To get ahead of the issue, start by building inflation into your long-term portfolio planning. Instead of using the Consumer Price Index as your benchmark, use a rate that's more commensurate with your actual expenses and priorities. Then, be sure to measure your performance against the inflationary pressures you're experiencing. While you don't necessarily want to pursue high-risk investments to "make up" for inflation, it will help you to be realistic about how well you're doing from a long-term perspective.
On that front, be realistic about the potential need to tap into your principal more than you anticipated. You'll need to budget for larger income withdrawals over time regardless of where the overall inflation rate or the market is.
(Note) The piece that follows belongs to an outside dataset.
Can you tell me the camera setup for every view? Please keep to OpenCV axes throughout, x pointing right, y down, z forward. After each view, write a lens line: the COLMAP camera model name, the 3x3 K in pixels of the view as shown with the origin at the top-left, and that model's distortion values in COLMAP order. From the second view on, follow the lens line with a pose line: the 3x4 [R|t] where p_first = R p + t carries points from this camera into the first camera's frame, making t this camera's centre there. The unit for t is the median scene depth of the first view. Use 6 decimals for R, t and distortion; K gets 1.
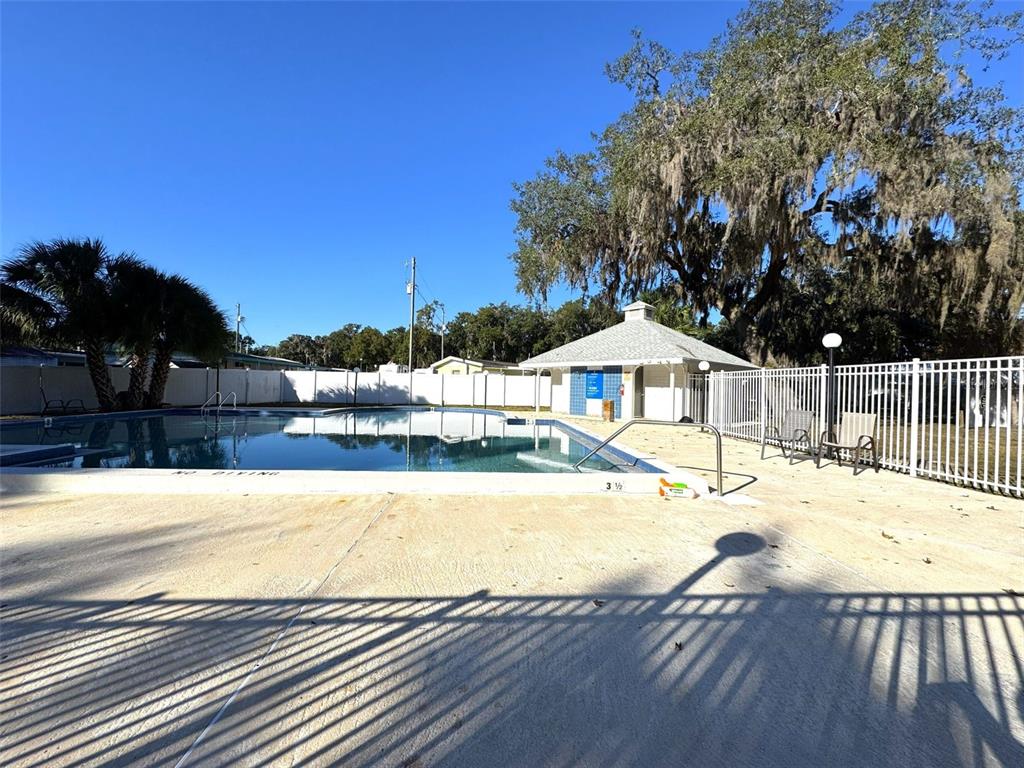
lens RADIAL K [[411.3, 0, 514.4], [0, 411.3, 384.1], [0, 0, 1]] dist [-0.010306, -0.000525]
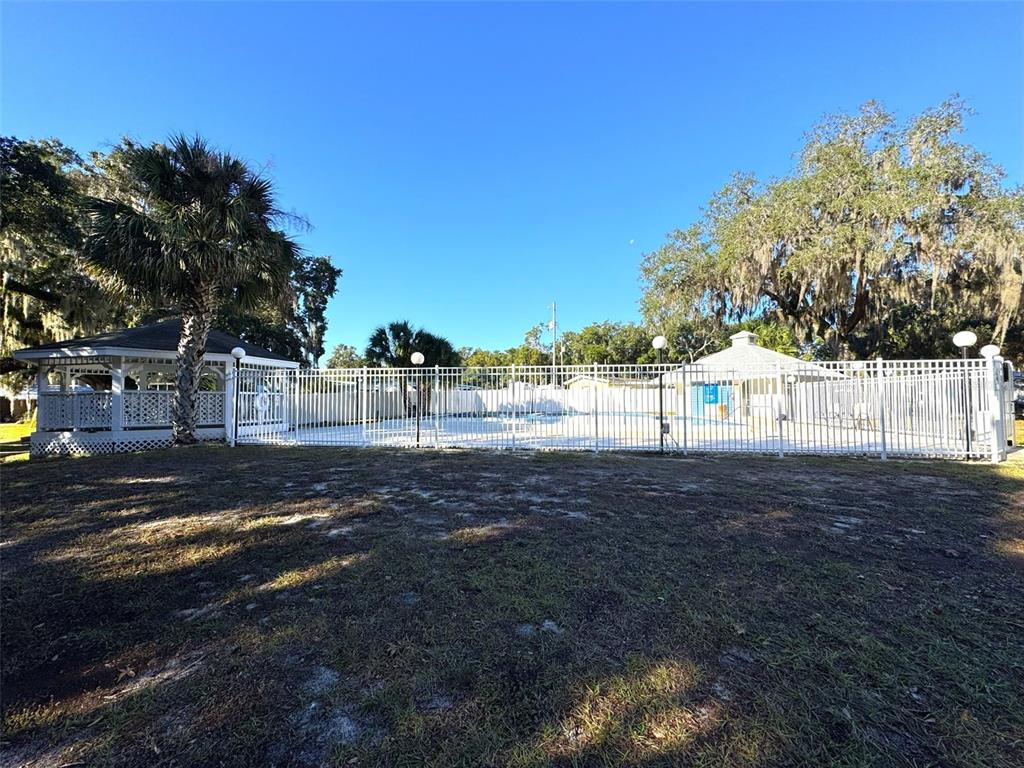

Add healthcare costs or tuition to the equation and you might need even more access to capital and flexibility about your withdrawal parameters.
You might also want to think about what you'll need to do to protect certain chunks of your portfolio for those additional priorities. While it's impossible to know how much your grandchild's tuition will run or whether you'll be shelling out for long term care one day, you can reduce your risk by taking today's costs and projecting accordingly. Run the numbers based on current inflation rates for the time period you have in mind, and compare these to your other expectations about lifestyle and living expenses. Do you need to reassess your lifestyle or budget?
The exercise might bring up more questions than solid answers, but it will set you on a path of prioritizing for the long haul with projections more suited to your situation. After all, at the end of the day, protecting your wealth so that you can meet your family's needs and priorities is what true investment is all about.